AUTHOR=Simelane Nokuphila Winifred Nompumelelo , Abrahamse Heidi 

TITLE=Zinc phthalocyanine loaded- antibody functionalized nanoparticles enhance photodynamic therapy in monolayer (2-D) and multicellular tumour spheroid (3-D) cell cultures

JOURNAL=Frontiers in Molecular Biosciences

VOLUME=Volume 10 - 2023

YEAR=2024

URL=https://www.frontiersin.org/journals/molecular-biosciences/articles/10.3389/fmolb.2023.1340212

DOI=10.3389/fmolb.2023.1340212

ISSN=2296-889X

ABSTRACT=In conventional photodynamic therapy (PDT), effective delivery of photosensitizers (PS) to cancer cells can be challenging, prompting the exploration of active targeting as a promising strategy to enhance PS delivery. Typically, two-dimensional (2-D) monolayer cell culture models are used for investigating targeted photodynamic therapy. However, despite their ease of use, these cell culture models come with certain limitations due to their structural simplicity when compared to threedimensional (3-D) cell culture models such as multicellular tumour spheroids (MCTSs). In this study, we prepared gold nanoparticles (AuNPs) that were functionalized with antibodies and loaded with tetra sulphonated zinc phthalocyanine (ZnPcS4). Characterization techniques including transmission electron microscopy (TEM) was used to determine the size and morphology of the prepared nanoconjugates. TEM micrographs revealed small, well distributed, and spherical shaped nanoparticles.

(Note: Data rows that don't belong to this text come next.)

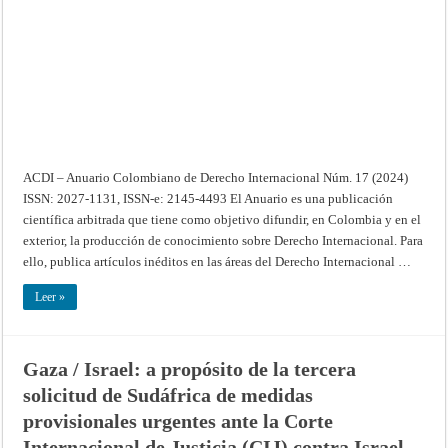
Internacional
–
Núm.
17
(2024)
ACDI – Anuario Colombiano de Derecho Internacional Núm. 17 (2024)
ISSN: 2027-1131, ISSN-e: 2145-4493 El Anuario es una publicación
científica arbitrada que tiene como objetivo difundir, en Colombia y en el
exterior, la producción de conocimiento sobre Derecho Internacional. Para
ello, publica artículos inéditos en las áreas del Derecho Internacional …
Leer »
Gaza / Israel: a propósito de la tercera
solicitud de Sudáfrica de medidas
provisionales urgentes ante la Corte
Internacional de Justicia (CIJ) contra Israel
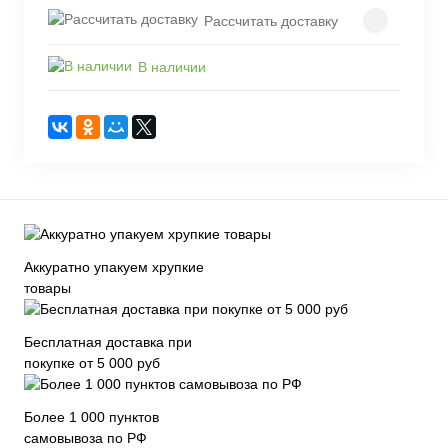
Рассчитать доставку
В наличии
Аккуратно упакуем хрупкие
товары
Бесплатная доставка при
покупке от 5 000 руб
Более 1 000 пунктов
самовывоза по РФ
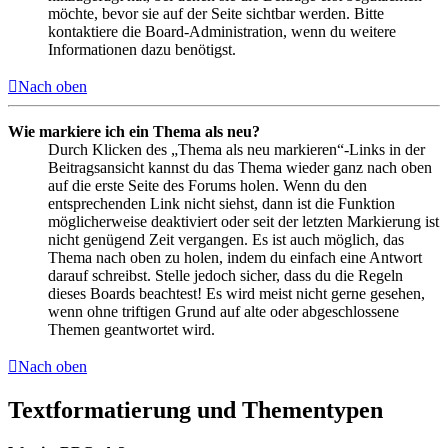
möchte, bevor sie auf der Seite sichtbar werden. Bitte
kontaktiere die Board-Administration, wenn du weitere
Informationen dazu benötigst.
Nach oben
Wie markiere ich ein Thema als neu?
Durch Klicken des „Thema als neu markieren“-Links in der
Beitragsansicht kannst du das Thema wieder ganz nach oben
auf die erste Seite des Forums holen. Wenn du den
entsprechenden Link nicht siehst, dann ist die Funktion
möglicherweise deaktiviert oder seit der letzten Markierung ist
nicht genügend Zeit vergangen. Es ist auch möglich, das
Thema nach oben zu holen, indem du einfach eine Antwort
darauf schreibst. Stelle jedoch sicher, dass du die Regeln
dieses Boards beachtest! Es wird meist nicht gerne gesehen,
wenn ohne triftigen Grund auf alte oder abgeschlossene
Themen geantwortet wird.
Nach oben
Textformatierung und Thementypen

We also conducted a comparative investigation to assess the photodynamic effects of ZnPcS4 alone and/or conjugated to the bioactively functionalized nanodelivery system in colorectal Caco-2 cells cultured in both in vitro 2-D monolayers and 3-D MCTSs. Our results demonstrated that biofunctional nanoparticles mediated PDT significantly inhibited cell proliferation and induced apoptosis in Caco-2 cancer monolayers and, to a lesser extent, in Caco-2 MCTSs. Live/dead assays further elucidated the impact of actively targeted nanoparticles-photosensitizer nanobioconjugate, revealing enhanced cytotoxicity in 2-D cultures, with a notable increase in dead cells post-PDT. In 3-D spheroids, however, while the presence of nanoparticles facilitated improved therapeutic outcomes, the live/ dead results showed a higher number of viable cells after PDT treatment compared to their 2-D monolayer counterparts suggesting that MCTSs showed more resistance to PS drug as compared to 2-D monolayers. These findings suggest a high therapeutic potential for the multifunctional nanoparticles as a photosensitizer nanodelivery system for colorectal cancer PDT. Furthermore, the choice of cell culture model influenced the response of cancer cells to PDT treatment, highlighting the feasibility of using MCTSs for targeted PS delivery to colorectal cancer cells.